Problem details:
All entries should be output exactly as they stand.

Data section:
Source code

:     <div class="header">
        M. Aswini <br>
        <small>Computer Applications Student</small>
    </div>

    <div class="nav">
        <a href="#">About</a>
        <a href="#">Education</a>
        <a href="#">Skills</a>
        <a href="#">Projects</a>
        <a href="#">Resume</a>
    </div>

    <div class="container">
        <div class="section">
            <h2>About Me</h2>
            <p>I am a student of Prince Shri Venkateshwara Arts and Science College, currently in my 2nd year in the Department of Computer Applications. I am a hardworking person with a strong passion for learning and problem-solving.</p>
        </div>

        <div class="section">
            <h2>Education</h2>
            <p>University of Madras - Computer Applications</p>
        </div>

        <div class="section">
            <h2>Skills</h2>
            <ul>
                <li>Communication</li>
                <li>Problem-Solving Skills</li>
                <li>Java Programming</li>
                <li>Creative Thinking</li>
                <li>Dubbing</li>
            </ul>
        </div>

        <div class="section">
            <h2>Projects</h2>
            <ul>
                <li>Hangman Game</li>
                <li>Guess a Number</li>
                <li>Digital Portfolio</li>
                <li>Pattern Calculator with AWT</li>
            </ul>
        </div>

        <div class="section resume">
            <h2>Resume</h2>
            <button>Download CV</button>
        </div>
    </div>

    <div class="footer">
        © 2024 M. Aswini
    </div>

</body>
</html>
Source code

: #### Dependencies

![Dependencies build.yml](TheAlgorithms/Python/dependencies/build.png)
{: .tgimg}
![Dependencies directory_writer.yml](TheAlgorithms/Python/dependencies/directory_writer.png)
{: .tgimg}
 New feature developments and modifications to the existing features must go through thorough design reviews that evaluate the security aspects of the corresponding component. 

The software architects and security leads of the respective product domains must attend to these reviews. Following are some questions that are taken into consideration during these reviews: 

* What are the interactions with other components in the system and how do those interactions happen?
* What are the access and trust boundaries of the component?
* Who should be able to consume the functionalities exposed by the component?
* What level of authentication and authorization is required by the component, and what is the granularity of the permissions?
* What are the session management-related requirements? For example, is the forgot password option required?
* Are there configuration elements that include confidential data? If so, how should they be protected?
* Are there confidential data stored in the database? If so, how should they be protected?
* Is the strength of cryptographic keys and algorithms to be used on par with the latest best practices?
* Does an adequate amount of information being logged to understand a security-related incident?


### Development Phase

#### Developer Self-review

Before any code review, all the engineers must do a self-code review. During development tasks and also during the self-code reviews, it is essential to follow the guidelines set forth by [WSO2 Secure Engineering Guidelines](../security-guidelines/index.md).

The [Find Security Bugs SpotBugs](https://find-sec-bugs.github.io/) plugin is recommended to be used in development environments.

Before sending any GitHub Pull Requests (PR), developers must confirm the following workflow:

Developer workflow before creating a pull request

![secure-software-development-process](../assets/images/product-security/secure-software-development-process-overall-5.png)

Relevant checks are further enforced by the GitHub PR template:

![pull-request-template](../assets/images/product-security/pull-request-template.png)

Task response:
Source code

:     <div class="header">
        M. Aswini <br>
        <small>Computer Applications Student</small>
    </div>

    <div class="nav">
        <a href="#">About</a>
        <a href="#">Education</a>
        <a href="#">Skills</a>
        <a href="#">Projects</a>
        <a href="#">Resume</a>
    </div>

    <div class="container">
        <div class="section">
            <h2>About Me</h2>
            <p>I am a student of Prince Shri Venkateshwara Arts and Science College, currently in my 2nd year in the Department of Computer Applications. I am a hardworking person with a strong passion for learning and problem-solving.</p>
        </div>

        <div class="section">
            <h2>Education</h2>
            <p>University of Madras - Computer Applications</p>
        </div>

        <div class="section">
            <h2>Skills</h2>
            <ul>
                <li>Communication</li>
                <li>Problem-Solving Skills</li>
                <li>Java Programming</li>
                <li>Creative Thinking</li>
                <li>Dubbing</li>
            </ul>
        </div>

        <div class="section">
            <h2>Projects</h2>
            <ul>
                <li>Hangman Game</li>
                <li>Guess a Number</li>
                <li>Digital Portfolio</li>
                <li>Pattern Calculator with AWT</li>
            </ul>
        </div>

        <div class="section resume">
            <h2>Resume</h2>
            <button>Download CV</button>
        </div>
    </div>

    <div class="footer">
        © 2024 M. Aswini
    </div>

</body>
</html>
Source code

: #### Dependencies

![Dependencies build.yml](TheAlgorithms/Python/dependencies/build.png)
{: .tgimg}
![Dependencies directory_writer.yml](TheAlgorithms/Python/dependencies/directory_writer.png)
{: .tgimg}
 New feature developments and modifications to the existing features must go through thorough design reviews that evaluate the security aspects of the corresponding component. 

The software architects and security leads of the respective product domains must attend to these reviews. Following are some questions that are taken into consideration during these reviews: 

* What are the interactions with other components in the system and how do those interactions happen?
* What are the access and trust boundaries of the component?
* Who should be able to consume the functionalities exposed by the component?
* What level of authentication and authorization is required by the component, and what is the granularity of the permissions?
* What are the session management-related requirements? For example, is the forgot password option required?
* Are there configuration elements that include confidential data? If so, how should they be protected?
* Are there confidential data stored in the database? If so, how should they be protected?
* Is the strength of cryptographic keys and algorithms to be used on par with the latest best practices?
* Does an adequate amount of information being logged to understand a security-related incident?


### Development Phase

#### Developer Self-review

Before any code review, all the engineers must do a self-code review. During development tasks and also during the self-code reviews, it is essential to follow the guidelines set forth by [WSO2 Secure Engineering Guidelines](../security-guidelines/index.md).

The [Find Security Bugs SpotBugs](https://find-sec-bugs.github.io/) plugin is recommended to be used in development environments.

Before sending any GitHub Pull Requests (PR), developers must confirm the following workflow:

Developer workflow before creating a pull request

![secure-software-development-process](../assets/images/product-security/secure-software-development-process-overall-5.png)

Relevant checks are further enforced by the GitHub PR template:

![pull-request-template](../assets/images/product-security/pull-request-template.png)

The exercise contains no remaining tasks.